Liquor, smoke and "ashamed" Monday morning drives are country music clichés, and they're also often telltale signs of a broken heart. In this song, co-written with Natalie Hemby and Liz Rose, from side one, Lambert both winks at the template of a country heartbreak song and sheds a tear for finding herself in dire need of one.

7. "Runnin’ Just In Case"

"There's trouble where I'm going but I'm gonna go there anyway/ I hate Sunday mornings 'cause they always seem to start this way"

In the album's opening track, written with Gwen Sebastian, Lambert addresses one of the worst parts of going through a breakup: waking up on a Sunday morning with no plan or relief in sight. She grabs a cigarette and hits the road, the slightest sense of defiance in her voice offering a sliver of hope that she'll find something as she inevitably heads south.

6. "Use My Heart"
"That thought of loving you just makes me sick/ I don't have the nerve to use my heart"

There are few things scarier than opening up your heart after suffering heartbreak, and in the final song on The Nerve, Lambert expresses her fears to a new flame, unsure whether she'll ever be able to "throw a line" and "reel it in." Lambert co-wrote this one with Ashley Monroe and Waylon Payne.

5. "Things That Break"
"I leave it all in ruins, 'cause I don't know what I'm doing/ I'm hard on things that matter, hold a heart so tight it shatters/ So I stay away from things that break"

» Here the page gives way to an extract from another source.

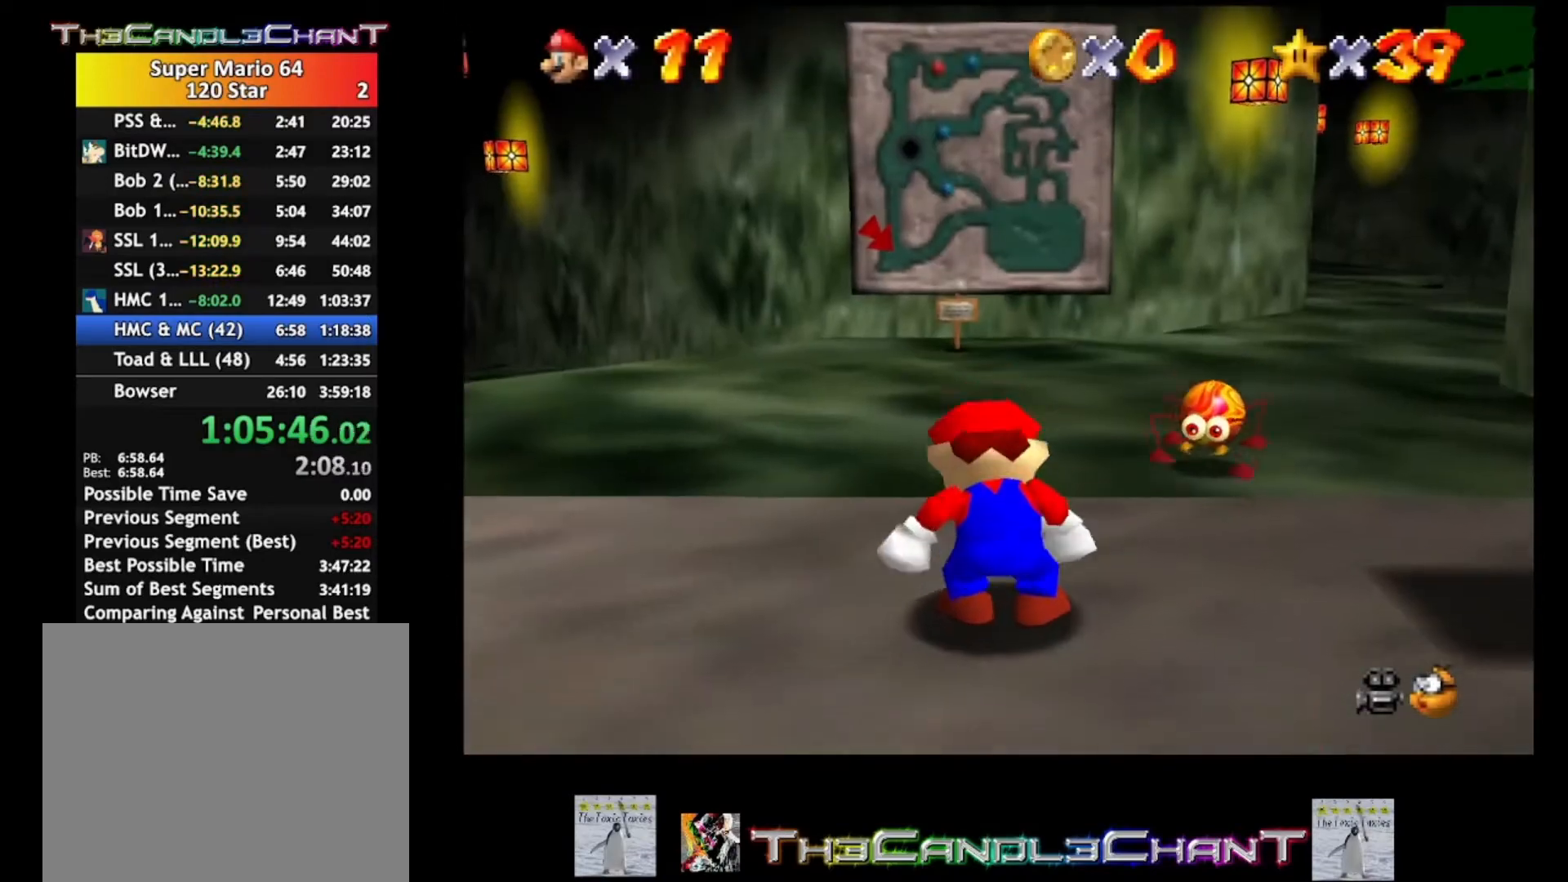
{"buttons": [], "left_stick": "up-left", "right_stick": "center", "events": []}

Her "Gunpowder and Lead" days behind her, Lambert is clearly gun-shy. This track from The Heart, which again features co-writer Hemby plus Jessi Alexander, opens with a slow, Spaghetti Western-inspired guitar riff and listens like a cautious thesis statement from a woman who's seen one too many things break. 

4. "Pushin’ Time"
"And they say only time can tell, you already know me well/ If it has to end in tears, I hope it's in 60 years"'

Lambert's boyfriend East appears on this song (although he doesn't have a writing credit; Hemby and Foy Vance co-write with Lambert here), making its message of "fools... rushing in" but all the more poignant. It's the line above, though, that lands like an arrow to the heart, Lambert hoping that a new relationship ends due to the tears of old age instead of remnants of old heartbreak.

3. "Tin Man"
"Hey there Mr. Tin Man, you don't know how lucky you are/ You shouldn't spend your whole life wishin' for something bound to fall apart"

It's hard to choose just one tearjerker of a lyric from this opening track, co-written with Jack Ingram and Jon Randall, to The Heart, but these first lines perhaps sum up the majority of the record's message: having a heart is hard, painful, and often terrifying. Lambert's metaphor of The Wizard of Oz's mythical Tin Man, all empty armor, is a powerful image of life after heartbreak. 

2. "Six Degrees of Separation"
"Six degrees of separation, you’re all over this damn nation/ I’m out of your reach geographically, you still find a way to get a hold on me"

It's hard not to assume that this song is about Shelton specifically, a man who tours "this damn nation" and would certainly haunt a number of Lambert's memories. That she specifically references a quarter from the year 1979 could be telling, too: Lambert wed Shelton in her mother's wedding gown, which her mother wore in her own 1979 ceremony. Lambert shares writing duties with Hemby and Nicolle Galyon on this cut. 

1. "I’ve Got Wheels"
"Sometimes these wheels get a little heavy, and I can’t stay between the lines/ But I’m rocking steady/ When I can’t fly, I start to fall/ But I’ve got wheels, I’m rolling on"

Closing track "I've Got Wheels" is one of the album's most hopeful songs, though it's still no inspirational anthem. Lambert, aided by co-writers Sebastian and Scotty Wray, leaves us on a positive note, though: sure, she's unsteady, but she's moving forward, rolling on and lightening her load ever so slightly with every passing mile.